The FCC's one-man tweet storm
FCC CIO David Bray uses Twitter to tell the agency’s story and to be available to stakeholders.
Federal Communications Commission CIO David Bray
The CIO shop at the Federal Communications Commission isn't an especially high-profile government job. But this June, when HBO's John Oliver asked viewers to add their comments to the FCC's open Internet proceeding and the system groaned under the resulting traffic, FCC CIO David Bray took on the public role of explaining via Twitter the agency's aging systems to an audience unused to the arcane ways of federal technology.
Bray unveiled @fcc_cio not long after taking the job in August 2013. Launching an official account "took some negotiation," Bray told FCW. His argument was that since "communications is our middle name," it would be useful to have a Twitter account for the CIO, especially considering the changes in store for the agency's more than 200 separate IT systems. "I wanted to have [the account] be a way of explaining the challenges we were going to have in terms of modernizing the FCC's legacy system," Bray said.
The account came in handy as open Internet activists, responding to online rumors that the FCC was deleting comments from the site, flooded the Electronic Comments Filing System with activity.

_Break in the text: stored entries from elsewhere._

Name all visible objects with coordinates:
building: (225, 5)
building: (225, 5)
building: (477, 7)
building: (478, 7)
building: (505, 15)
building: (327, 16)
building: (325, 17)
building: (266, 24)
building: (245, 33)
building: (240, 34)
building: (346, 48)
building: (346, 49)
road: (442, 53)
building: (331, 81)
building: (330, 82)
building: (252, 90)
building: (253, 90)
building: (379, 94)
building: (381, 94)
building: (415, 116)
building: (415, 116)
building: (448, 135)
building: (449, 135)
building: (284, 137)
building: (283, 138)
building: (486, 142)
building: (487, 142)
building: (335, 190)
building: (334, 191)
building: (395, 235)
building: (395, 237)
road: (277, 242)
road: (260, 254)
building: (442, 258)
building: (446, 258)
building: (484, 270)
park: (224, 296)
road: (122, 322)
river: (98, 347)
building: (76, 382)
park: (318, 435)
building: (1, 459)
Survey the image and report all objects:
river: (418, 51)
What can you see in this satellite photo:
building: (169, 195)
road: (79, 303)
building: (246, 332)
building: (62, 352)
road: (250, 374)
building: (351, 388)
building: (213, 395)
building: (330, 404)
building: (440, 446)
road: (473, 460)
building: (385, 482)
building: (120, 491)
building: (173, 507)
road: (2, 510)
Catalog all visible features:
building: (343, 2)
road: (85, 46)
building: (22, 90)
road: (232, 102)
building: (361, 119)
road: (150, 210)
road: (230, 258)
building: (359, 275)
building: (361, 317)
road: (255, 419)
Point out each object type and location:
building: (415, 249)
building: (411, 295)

The 1996 ECFS system, a web-based system used by telecommunications lawyers and others to file comments on proposed agency rulemaking, isn't the most responsive site. Before the open Internet proceeding, the most activity ECFS had seen was when form letters came pouring in from viewers scandalized by Janet Jackson's infamous Super Bowl "wardrobe malfunction" in 2004. The open Internet proceeding attracted 3.7 million comments between May and September.
As the comments rolled in, the system began to stall. Bray observed that often a filer would submit a comment and immediately search for that same comment. This was unusual behavior, and it seems likely that some of this activity was due to automated bot programming. The ECFS is a form-based system and is susceptible to that kind of manipulation. "If search was tied up, it would slow down filing," Bray said.
At different points in the comment period, Bray and his team deployed fixes to make the system run more smoothly. He also found himself explaining, sometimes to a dumbstruck public, why the agency charged with regulating so much technology was itself captive to outdated systems. The FCC runs 207 IT systems, half of which are at least 10 years old. Bray hopes to consolidate the data in a single platform, under a single data dictionary, and shift to a single system that supports 207 business processes, although that is a ways off. He also hopes eventually to deploy what he calls a "minimal viable product" to handle the public commenting and search functions of ECFS.”